Did the American chattel slave have a denigrated form of existence? Does that form of existence get passed down to their descendants? Does it become the core and foundation of their lineage? Is that the crux of the birthright they are afforded on American soil?
“It is possible he admits to regard a major premise as implicitly presupposed when I arrive at knowledge of my own existence, but the meditator is certainly not explicitly aware of any such premise when I infer my own existence,” says Cottingham’s commentary on Descartes. “I attend only to what I experience inside myself—for example, I am thinking, therefore I exist. I do not pay attention in the same way to the general notion that whatever is thinking exists. The message is clear: as far as the individual meditator is concerned, arriving at knowledge of one’s existence—as a matter of recognizing in particular fact that it is true in one’s own case—there is no need for the meditator to construct any formal syllogism. This, however, does not explain how the certainty of the meditator’s train of thought is guaranteed.” (Cottingham, 1991)
The Black Figure:
or what I am
cannot be made small
by the limited thinking and projections
of any man.
I exist outside the confines
of the depraved mind;
I Am.
For this treatment, the mediator is he who ornamentalizes the Black Being—the person who reduces its existence to an “ordinary article of merchandise and traffic.” The Black being’s existence, in the eyes of the mediator, presupposes a lack of humanity. Its ontology and epistemology are those of a “no-thing.” It doesn’t exist. The Black Being, in the eyes of the mediator, is therefore ontologically and epistemologically dead—a corpse of a being that can then be treated without humanity, and without the formal syllogism that reasons to its humanity.
“You go along for years knowing something is wrong, then suddenly you discover that you’re as transparent as air... That is the real soul sickness... only it’s worse because you continue stupidly to live.” (Ellison, 1995)
The Black Being and its existence are not figments. It is not a hollow thing that moves as an apparition upon the face of the earth—a relatively transparent ghost to be gawked at and amused by. America would not be America had it not been for the blood, sweat, and tears—the souls and the bodies—buried in mass unmarked graves, maintaining the sediment of the ground upon which we continue to build our shifting foundations. The Black Being is not an ornament to be harvested from; it is itself a pillar of the nation we are blessed to inhabit.

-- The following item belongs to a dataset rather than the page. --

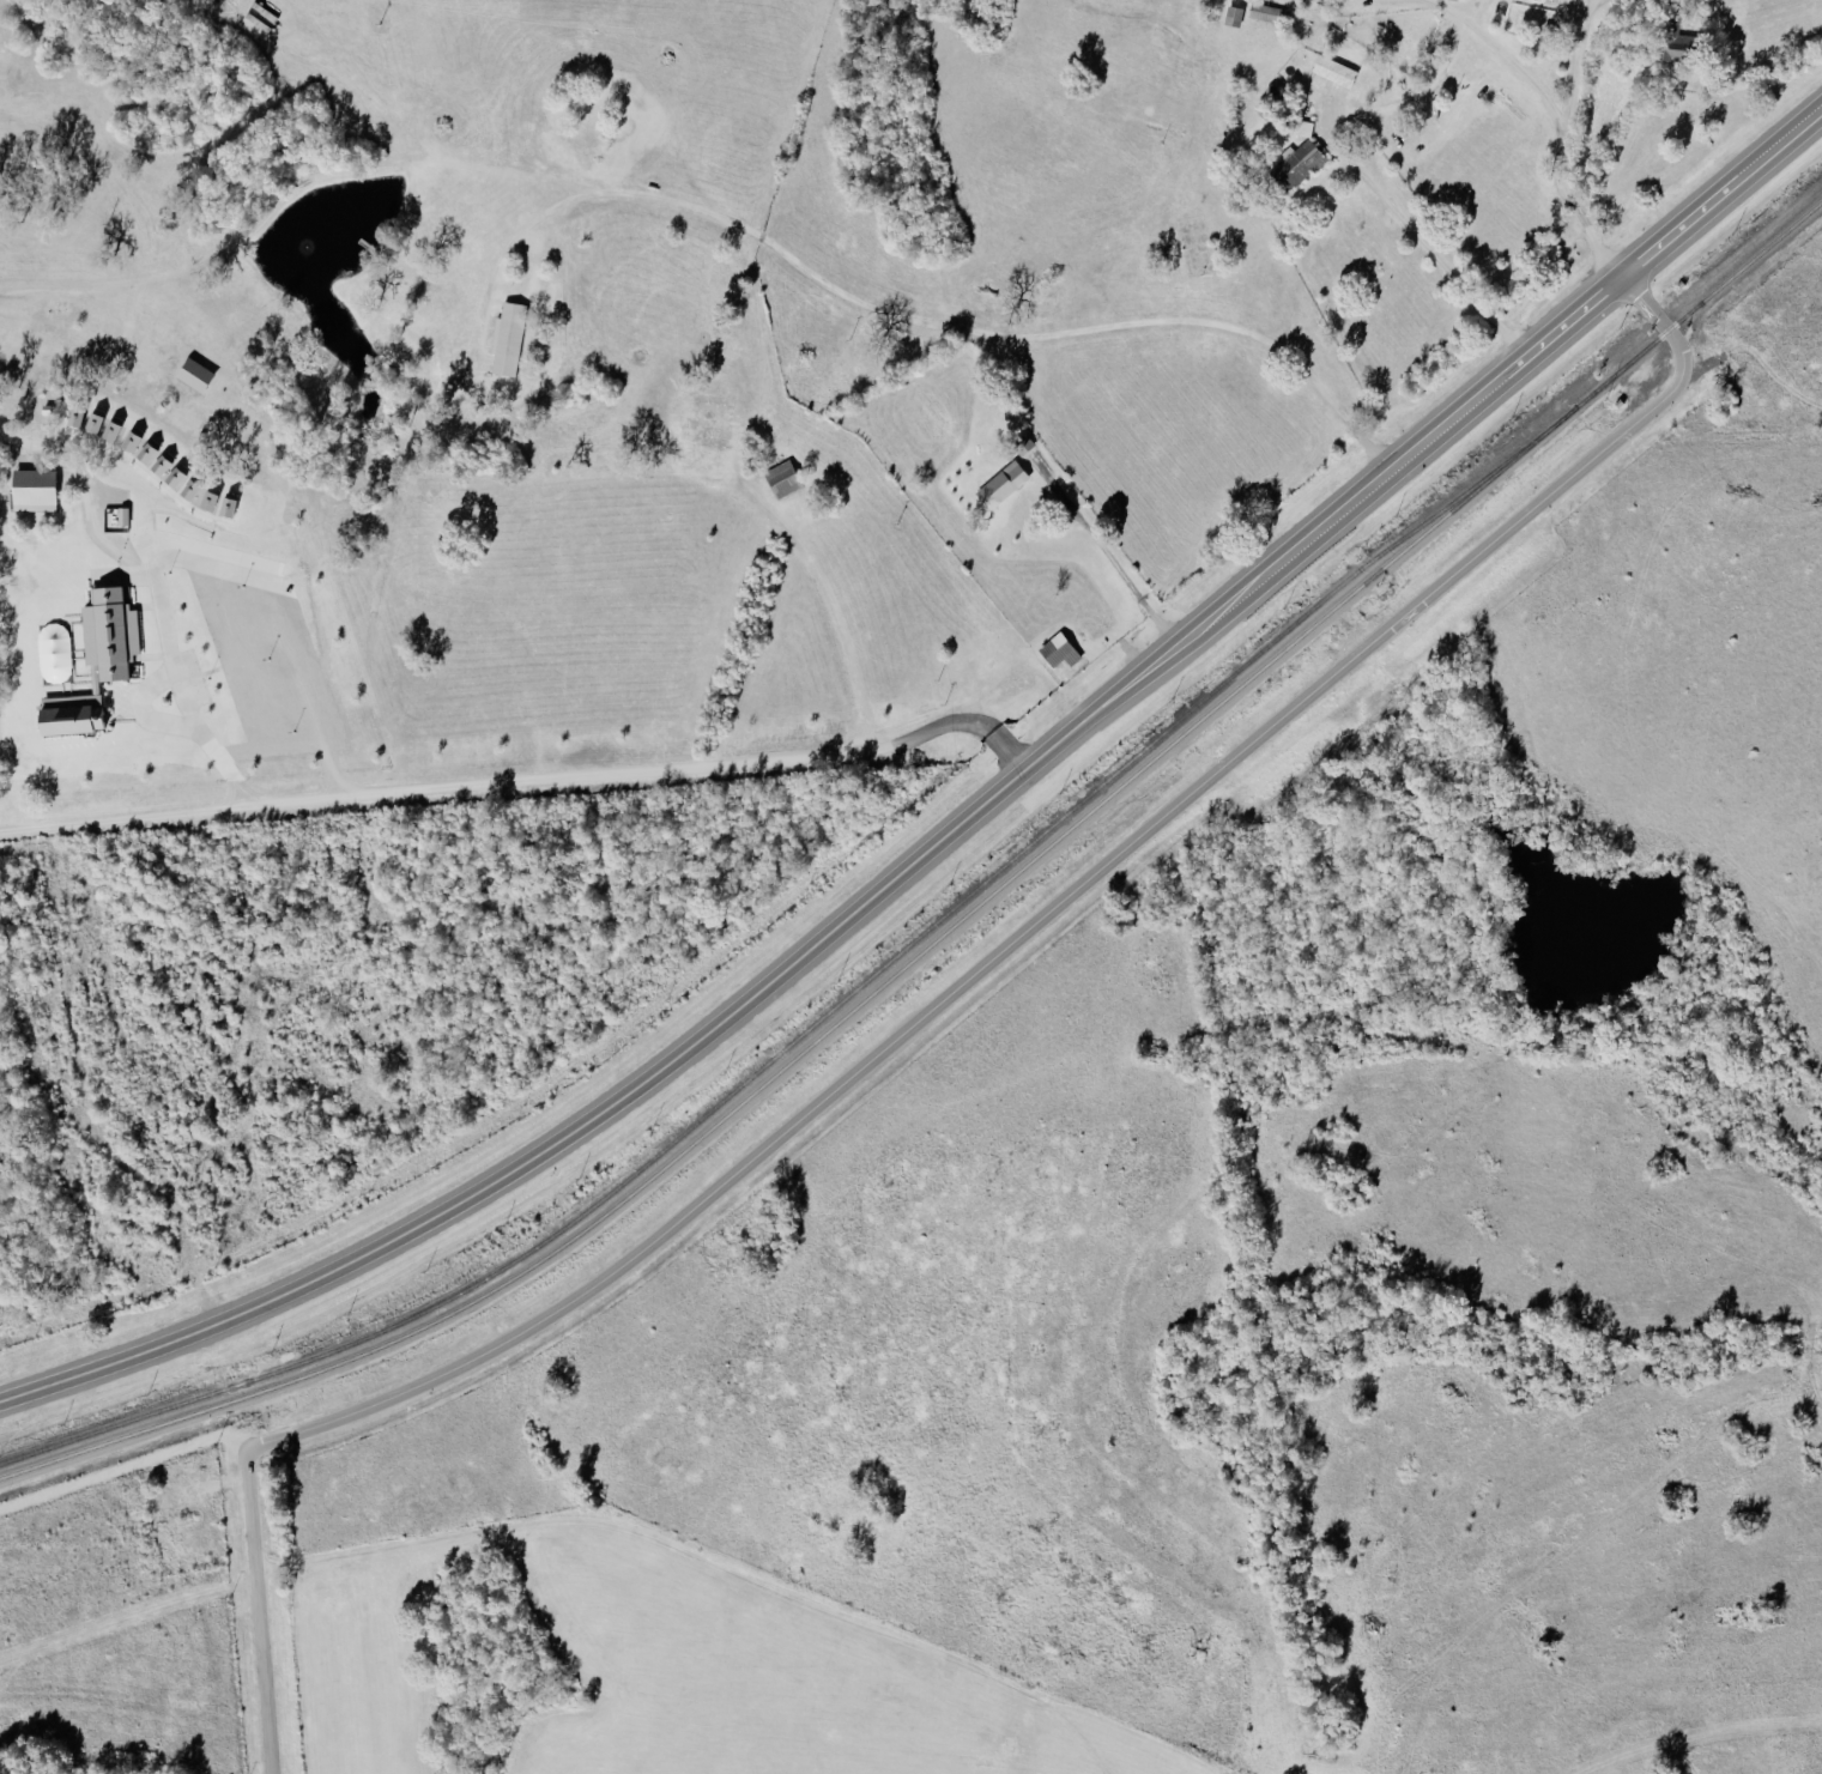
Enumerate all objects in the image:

It is time to cleanse the concept of American ideology so that the Black Being is no longer seen as a footstool by the morally impotent and depraved. It is time for the appropriators of Black beauty to be held accountable, and for the Black Being to be treated with the respect that has long been denied.
If anyone deserves a worthy and progressive ideal on American soil, it is the Black American with a lineage of slavery.
References
Cottingham, J. G. (1991). Descartes. Wiley-Blackwell.
Ellison, R. (1995). Invisible Man. Vintage.
Irons, P. (2006). A People’s History of the Supreme Court. Penguin.